Free n'est pas le seul à être confronté à cette situation. Mais sa stratégie dans la fibre repose sur sa capacité à être le premier à s'installer dans les immeubles pour louer son infrastructure aux autres opérateurs.
Free, le plus pressé des opérateursUne envie d'aller vite qui rejaillit parfois sur ses méthodes. En juillet dernier, il a été
condamné par la Cour d'appel de Paris pour avoir envoyé en début d'année des brochures publicitaires mensongères à des syndics d'immeubles. Ces documents, comportant le logo de la mairie de Paris, affirmaient que le raccordement des immeubles à un réseau de fibre optique répondait à « une obligation réglementaire ».
Selon nos sources, Orange se hâte moins pour déployer la fibre optique, même s'il convainc plus facilement les syndics grâce à son statut d'ex-opérateur historique. Ce dernier lui permettrait même d'accéder aux immeubles et d'y installer de la fibre parfois sans l'aval des syndics, indiquent aussi nos sources. Ce que réfute Orange, rappelant « être le seul opérateur à avoir rédigé une charte des bonnes pratiques pour l'installation de la fibre dans les immeubles ». Charte qu'il impose à tous ses fournisseurs.
Quant à Neuf, il déploie pour l'instant ponctuellement de la fibre dans certaines régions avec le soutien des collectivités locales, tout en capitalisant sur ses rachats d'opérateurs spécialistes (Erenis à Paris et Mediafibre à Pau). Pour sa part, Numéricâble déploie de la fibre surtout sur son réseau, se contentant ensuite d'utiliser l'infrastructure coaxiale déjà existante dans les immeubles raccordés à la télévision par câble.
Un choix technologique unique...La technologie retenue par Free peut aussi être un frein supplèmentaire au déploiement. Le groupe Iliad a opté pour un réseau en FTTH de type EFM P2P, « point à point », c'est-à-dire qu'il veut tirer une fibre par abonné, depuis son réseau jusqu'aux prises murales du client.
Ce choix technique est censé offrir le plus de bande passante et surtout, ensuite, une grande facilité pour louer chaque fibre aux autres éventuels opérateurs. Mais il entraîne un plus gros volume de fibres à tirer.

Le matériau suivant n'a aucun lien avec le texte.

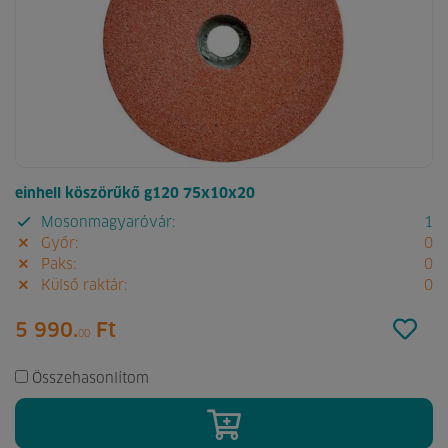
einhell köszörűkő g120 75x10x20
Mosonmagyaróvár:
1
Győr:
0
Paks:
0
Külső raktár:
0
5 990.
Ft
00
Összehasonlítom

Les autres opérateurs raccordent plusieurs clients sur une même fibre (FTTH GPON avec 64 clients par fibre chez Neuf et Orange) ou tirent simplement de la fibre jusqu'à l'immeuble (FTTB chez Neuf Cegetel en régions ou Numéricâble).
... mais qui a ses contraintes Pour couronner le tout, Free a voulu développer une version très spécifique du FTTH point à point. Le FAI aurait souhaité tirer le meilleur de cette technologie au meilleur prix, en créant de toute pièce une infrastructure ultra-propriétaire. Plus d'une centaine de brevets auraient été déposés pour couvrir ce système, baptisé Iliad P To P. Revers de la médaille : l'opérateur essuierait les plâtres d'une technologie non éprouvée. Il aurait pas exemple prévu une nombre très élevé de fibres par câble, ce qui entraînerait des problèmes techniques tels que le déchirements des gaines. Des défaillances qui ralentiraient les déploiements, en multipliant les interventions des installateurs.

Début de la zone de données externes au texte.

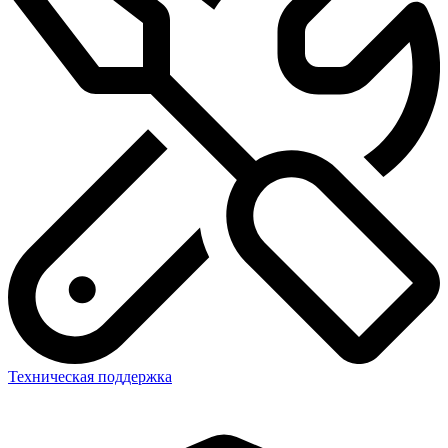
Техническая поддержка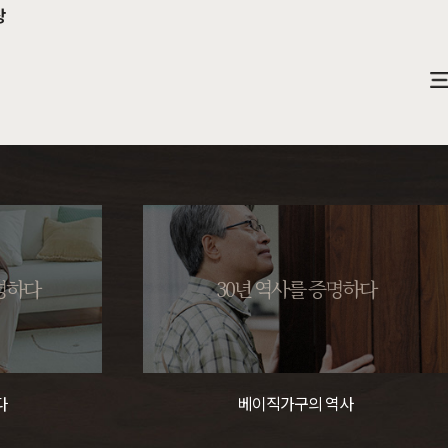
창
소파
컬러가구
원목소파
2층침대
증명하다
30년 역사를 증명하다
가죽소파
벙커침대
어썸멜로
오크
까사
블랙러버
코코
금강송/자작
패브릭소파
침실가구
거실가구
다
베이직가구의 역사
서재가구
할인 혜택
세요
다
차원이 다른 고급스러움, 프리미엄소파
고객을 증명하다
진행중인 이벤트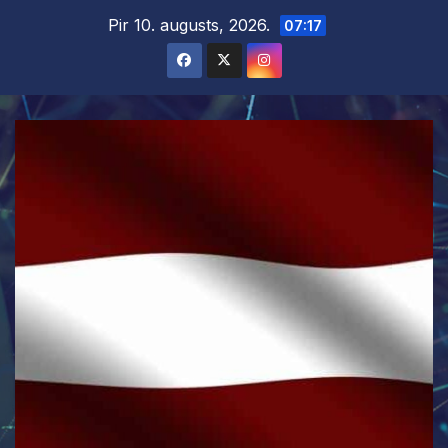
Skip
Pir 10. augusts, 2026.
07:17
to
content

L'opérateur a prévu d'investir un milliard d'euros pour développer son architecture en fibre optique jusqu'en 2012. À cette date, il entend toucher plus de dix millions de Français, soit quatre millions de foyers raccordables.
Après les 15e et 20e arrondissements parisiens, Free prévoit de déployer son réseau fibre dans le 1er, le 5e et le 19e, ainsi que dans certains quartiers de villes de province, dont Marseille, Montpellier et Valenciennes (disponibilité annoncée : deuxième trimestre 2008). Il s'agit des zones où il possède au moins 15% de parts de marché.